Could you transcribe exactly the lines below, from the line with "398 394 1.29" through the line with "456 586 23.72", and nothing else, leaving out the pictures?

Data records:
+-------+

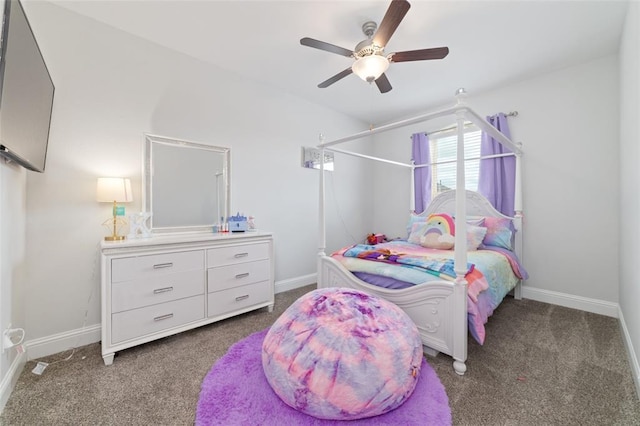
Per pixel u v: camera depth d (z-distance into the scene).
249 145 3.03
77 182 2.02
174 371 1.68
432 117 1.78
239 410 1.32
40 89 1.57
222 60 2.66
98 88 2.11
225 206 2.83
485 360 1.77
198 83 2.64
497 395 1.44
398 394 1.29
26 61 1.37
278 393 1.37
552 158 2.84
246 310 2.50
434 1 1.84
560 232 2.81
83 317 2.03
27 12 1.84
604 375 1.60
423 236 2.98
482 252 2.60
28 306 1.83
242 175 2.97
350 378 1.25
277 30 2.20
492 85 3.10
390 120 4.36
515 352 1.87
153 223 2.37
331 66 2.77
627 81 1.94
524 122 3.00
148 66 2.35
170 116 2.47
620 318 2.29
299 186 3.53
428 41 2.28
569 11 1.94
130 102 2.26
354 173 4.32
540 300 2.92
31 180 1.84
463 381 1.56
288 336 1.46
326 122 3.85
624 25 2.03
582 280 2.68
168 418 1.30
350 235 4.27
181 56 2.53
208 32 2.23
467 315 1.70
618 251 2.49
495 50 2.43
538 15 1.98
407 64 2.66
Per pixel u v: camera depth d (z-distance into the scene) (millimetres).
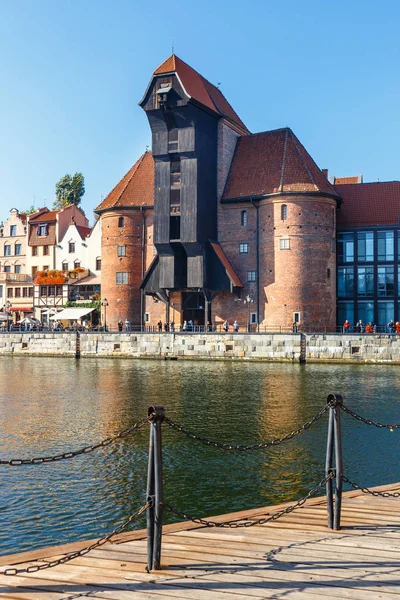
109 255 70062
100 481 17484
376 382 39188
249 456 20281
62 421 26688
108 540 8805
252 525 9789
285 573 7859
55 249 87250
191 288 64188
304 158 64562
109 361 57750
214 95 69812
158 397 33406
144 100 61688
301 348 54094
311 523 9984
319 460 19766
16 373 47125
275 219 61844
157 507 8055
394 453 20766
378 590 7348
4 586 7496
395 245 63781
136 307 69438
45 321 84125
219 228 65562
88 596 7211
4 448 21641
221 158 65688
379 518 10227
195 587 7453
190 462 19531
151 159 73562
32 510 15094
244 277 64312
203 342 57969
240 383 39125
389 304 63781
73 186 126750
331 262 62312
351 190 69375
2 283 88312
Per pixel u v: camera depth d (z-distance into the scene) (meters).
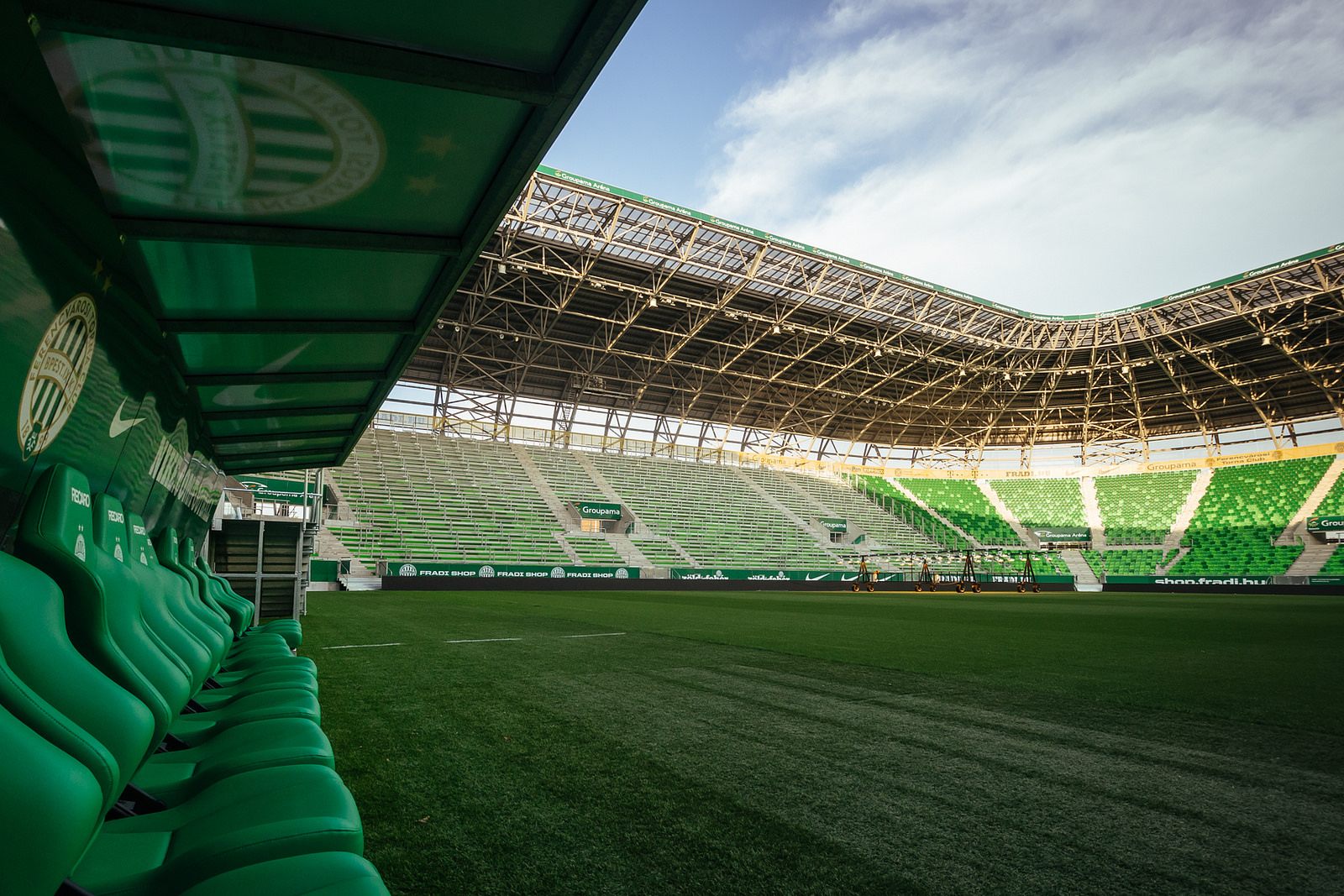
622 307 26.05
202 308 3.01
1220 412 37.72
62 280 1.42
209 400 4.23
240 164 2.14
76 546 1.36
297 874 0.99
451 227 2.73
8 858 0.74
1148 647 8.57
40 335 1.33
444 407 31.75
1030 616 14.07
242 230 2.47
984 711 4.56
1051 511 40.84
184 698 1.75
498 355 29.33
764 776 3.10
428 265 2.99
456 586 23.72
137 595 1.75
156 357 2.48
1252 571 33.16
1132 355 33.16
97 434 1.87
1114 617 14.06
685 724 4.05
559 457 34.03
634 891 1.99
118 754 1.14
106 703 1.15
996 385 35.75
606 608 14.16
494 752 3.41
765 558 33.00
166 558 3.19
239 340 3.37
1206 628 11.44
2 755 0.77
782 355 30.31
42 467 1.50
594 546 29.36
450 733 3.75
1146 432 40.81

+-------+

RESULT OF THE TASK:
398 394 1.29
26 61 1.37
278 393 1.37
552 158 2.84
246 310 2.50
434 1 1.84
560 232 2.81
83 317 2.03
27 12 1.84
604 375 1.60
423 236 2.98
482 252 2.60
28 306 1.83
242 175 2.97
350 378 1.25
277 30 2.20
492 85 3.10
390 120 4.36
515 352 1.87
153 223 2.37
331 66 2.77
627 81 1.94
524 122 3.00
148 66 2.35
170 116 2.47
620 318 2.29
299 186 3.53
428 41 2.28
569 11 1.94
130 102 2.26
354 173 4.32
540 300 2.92
31 180 1.84
463 381 1.56
288 336 1.46
326 122 3.85
624 25 2.03
582 280 2.68
168 418 1.30
350 235 4.27
181 56 2.53
208 32 2.23
467 315 1.70
618 251 2.49
495 50 2.43
538 15 1.98
407 64 2.66
Per pixel u v: camera depth d (z-distance into the scene) (millimetres).
109 255 70062
100 481 17484
376 382 39188
249 456 20281
62 421 26688
108 540 8805
252 525 9789
285 573 7859
55 249 87250
191 288 64188
304 158 64562
109 361 57750
214 95 69812
158 397 33406
144 100 61688
301 348 54094
311 523 9984
319 460 19766
16 373 47125
275 219 61844
157 507 8055
394 453 20766
378 590 7348
4 586 7496
395 245 63781
136 307 69438
45 321 84125
219 228 65562
88 596 7211
4 448 21641
221 158 65688
379 518 10227
195 587 7453
190 462 19531
151 159 73562
32 510 15094
244 277 64312
203 342 57969
240 383 39125
389 304 63781
73 186 126750
331 262 62312
351 190 69375
2 283 88312
Per pixel u v: camera depth d (z-distance into the scene) (meters).
622 307 26.05
202 308 3.01
1220 412 37.72
62 280 1.42
209 400 4.23
240 164 2.14
76 546 1.36
297 874 0.99
451 227 2.73
8 858 0.74
1148 647 8.57
40 335 1.33
444 407 31.75
1030 616 14.07
242 230 2.47
984 711 4.56
1051 511 40.84
184 698 1.75
498 355 29.33
764 776 3.10
428 265 2.99
456 586 23.72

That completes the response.